- **WRITTEN TASK**: Please list every line in the entries below that contains the word "attached", copying each such line in full. Case counts.

- **RECORDS SHOWN**:
____________

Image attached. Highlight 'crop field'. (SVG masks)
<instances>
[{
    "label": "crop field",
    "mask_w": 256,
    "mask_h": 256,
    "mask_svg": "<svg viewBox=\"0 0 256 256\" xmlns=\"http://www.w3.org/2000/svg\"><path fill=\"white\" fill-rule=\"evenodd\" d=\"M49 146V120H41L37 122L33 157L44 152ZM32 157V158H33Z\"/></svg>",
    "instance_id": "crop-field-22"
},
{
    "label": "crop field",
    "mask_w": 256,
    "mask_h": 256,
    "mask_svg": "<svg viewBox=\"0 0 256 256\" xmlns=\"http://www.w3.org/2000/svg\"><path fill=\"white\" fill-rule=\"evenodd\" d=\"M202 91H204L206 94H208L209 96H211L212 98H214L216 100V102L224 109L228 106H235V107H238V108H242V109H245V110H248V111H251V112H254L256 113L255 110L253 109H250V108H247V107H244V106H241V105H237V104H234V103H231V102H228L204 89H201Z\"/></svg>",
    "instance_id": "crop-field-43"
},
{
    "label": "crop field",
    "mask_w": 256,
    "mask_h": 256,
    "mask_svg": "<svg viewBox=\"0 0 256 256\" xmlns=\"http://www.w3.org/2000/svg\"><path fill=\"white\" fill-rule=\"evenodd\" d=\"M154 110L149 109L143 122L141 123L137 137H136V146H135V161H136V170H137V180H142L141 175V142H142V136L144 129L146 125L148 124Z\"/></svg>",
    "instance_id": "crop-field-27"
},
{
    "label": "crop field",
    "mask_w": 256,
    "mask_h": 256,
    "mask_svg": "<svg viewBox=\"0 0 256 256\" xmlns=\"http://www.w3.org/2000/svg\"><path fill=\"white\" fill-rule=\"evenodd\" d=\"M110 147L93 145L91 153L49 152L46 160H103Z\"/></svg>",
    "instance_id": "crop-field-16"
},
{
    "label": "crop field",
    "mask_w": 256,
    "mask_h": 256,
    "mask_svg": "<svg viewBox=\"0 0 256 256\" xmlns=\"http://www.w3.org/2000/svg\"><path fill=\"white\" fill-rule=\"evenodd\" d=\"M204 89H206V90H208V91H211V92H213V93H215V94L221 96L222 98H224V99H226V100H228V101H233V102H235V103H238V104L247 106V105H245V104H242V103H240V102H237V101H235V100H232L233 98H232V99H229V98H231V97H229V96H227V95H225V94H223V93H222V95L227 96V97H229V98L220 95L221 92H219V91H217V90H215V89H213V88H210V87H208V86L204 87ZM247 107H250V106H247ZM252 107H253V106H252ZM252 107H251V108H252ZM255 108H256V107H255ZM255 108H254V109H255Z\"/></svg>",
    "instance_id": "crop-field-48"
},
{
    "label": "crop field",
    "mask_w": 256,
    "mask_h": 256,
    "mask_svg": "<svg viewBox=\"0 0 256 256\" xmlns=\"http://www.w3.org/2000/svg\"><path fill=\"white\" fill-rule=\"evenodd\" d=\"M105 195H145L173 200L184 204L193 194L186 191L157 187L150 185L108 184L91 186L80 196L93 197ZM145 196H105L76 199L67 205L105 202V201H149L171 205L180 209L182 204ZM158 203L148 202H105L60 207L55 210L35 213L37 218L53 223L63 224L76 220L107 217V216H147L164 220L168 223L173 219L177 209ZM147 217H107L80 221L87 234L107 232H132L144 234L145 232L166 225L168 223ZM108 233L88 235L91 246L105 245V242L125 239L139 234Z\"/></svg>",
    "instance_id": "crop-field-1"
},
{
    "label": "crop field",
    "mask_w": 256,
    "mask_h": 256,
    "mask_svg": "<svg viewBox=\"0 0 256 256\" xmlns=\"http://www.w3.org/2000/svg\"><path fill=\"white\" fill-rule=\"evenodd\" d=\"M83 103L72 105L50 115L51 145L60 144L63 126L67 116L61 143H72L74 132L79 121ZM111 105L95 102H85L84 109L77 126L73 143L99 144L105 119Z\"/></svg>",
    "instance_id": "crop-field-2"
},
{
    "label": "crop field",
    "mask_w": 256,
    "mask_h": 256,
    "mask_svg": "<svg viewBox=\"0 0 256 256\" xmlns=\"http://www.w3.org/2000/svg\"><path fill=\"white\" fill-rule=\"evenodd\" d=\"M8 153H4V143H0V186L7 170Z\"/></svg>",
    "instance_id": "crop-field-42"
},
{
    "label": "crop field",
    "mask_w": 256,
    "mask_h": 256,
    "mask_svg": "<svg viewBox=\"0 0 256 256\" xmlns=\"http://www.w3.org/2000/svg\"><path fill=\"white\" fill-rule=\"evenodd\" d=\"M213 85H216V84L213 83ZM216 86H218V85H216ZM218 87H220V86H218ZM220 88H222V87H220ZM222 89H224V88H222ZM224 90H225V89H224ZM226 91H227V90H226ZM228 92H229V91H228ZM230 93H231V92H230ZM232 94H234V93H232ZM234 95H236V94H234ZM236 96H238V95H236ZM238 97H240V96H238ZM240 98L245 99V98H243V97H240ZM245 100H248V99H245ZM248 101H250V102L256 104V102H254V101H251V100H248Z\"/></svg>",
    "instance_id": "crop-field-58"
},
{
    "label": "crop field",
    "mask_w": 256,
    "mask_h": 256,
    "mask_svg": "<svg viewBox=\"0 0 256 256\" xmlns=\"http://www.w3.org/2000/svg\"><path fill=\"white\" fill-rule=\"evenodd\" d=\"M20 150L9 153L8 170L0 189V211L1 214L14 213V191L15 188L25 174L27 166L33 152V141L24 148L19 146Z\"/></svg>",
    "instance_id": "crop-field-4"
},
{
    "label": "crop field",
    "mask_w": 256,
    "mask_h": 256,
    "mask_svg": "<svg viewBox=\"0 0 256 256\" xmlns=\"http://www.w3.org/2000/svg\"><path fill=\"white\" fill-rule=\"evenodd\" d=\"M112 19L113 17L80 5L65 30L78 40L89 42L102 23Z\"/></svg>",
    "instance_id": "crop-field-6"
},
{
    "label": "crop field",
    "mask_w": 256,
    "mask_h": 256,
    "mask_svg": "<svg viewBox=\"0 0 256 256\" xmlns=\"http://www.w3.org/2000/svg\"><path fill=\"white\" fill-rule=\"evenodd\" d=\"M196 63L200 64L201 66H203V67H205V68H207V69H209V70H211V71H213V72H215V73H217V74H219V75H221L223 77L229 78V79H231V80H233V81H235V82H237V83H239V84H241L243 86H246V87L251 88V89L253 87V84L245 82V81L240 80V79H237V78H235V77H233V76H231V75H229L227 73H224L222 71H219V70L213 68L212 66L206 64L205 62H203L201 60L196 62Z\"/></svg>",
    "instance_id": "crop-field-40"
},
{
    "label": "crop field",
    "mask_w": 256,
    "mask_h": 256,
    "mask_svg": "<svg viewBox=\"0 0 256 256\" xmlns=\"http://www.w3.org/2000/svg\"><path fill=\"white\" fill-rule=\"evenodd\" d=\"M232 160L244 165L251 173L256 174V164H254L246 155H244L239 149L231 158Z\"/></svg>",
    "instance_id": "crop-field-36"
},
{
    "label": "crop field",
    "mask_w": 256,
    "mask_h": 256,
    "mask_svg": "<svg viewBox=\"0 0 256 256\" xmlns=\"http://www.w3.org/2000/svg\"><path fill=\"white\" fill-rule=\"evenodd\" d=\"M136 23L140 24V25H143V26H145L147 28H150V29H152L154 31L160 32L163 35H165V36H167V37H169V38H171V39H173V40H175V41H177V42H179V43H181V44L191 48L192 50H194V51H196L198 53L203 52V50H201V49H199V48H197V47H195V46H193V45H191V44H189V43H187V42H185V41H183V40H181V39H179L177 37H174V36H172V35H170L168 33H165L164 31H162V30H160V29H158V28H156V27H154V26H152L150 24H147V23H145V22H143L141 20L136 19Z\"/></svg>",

____________

- **FINISHED EXERCISE**:
Image attached. Highlight 'crop field'. (SVG masks)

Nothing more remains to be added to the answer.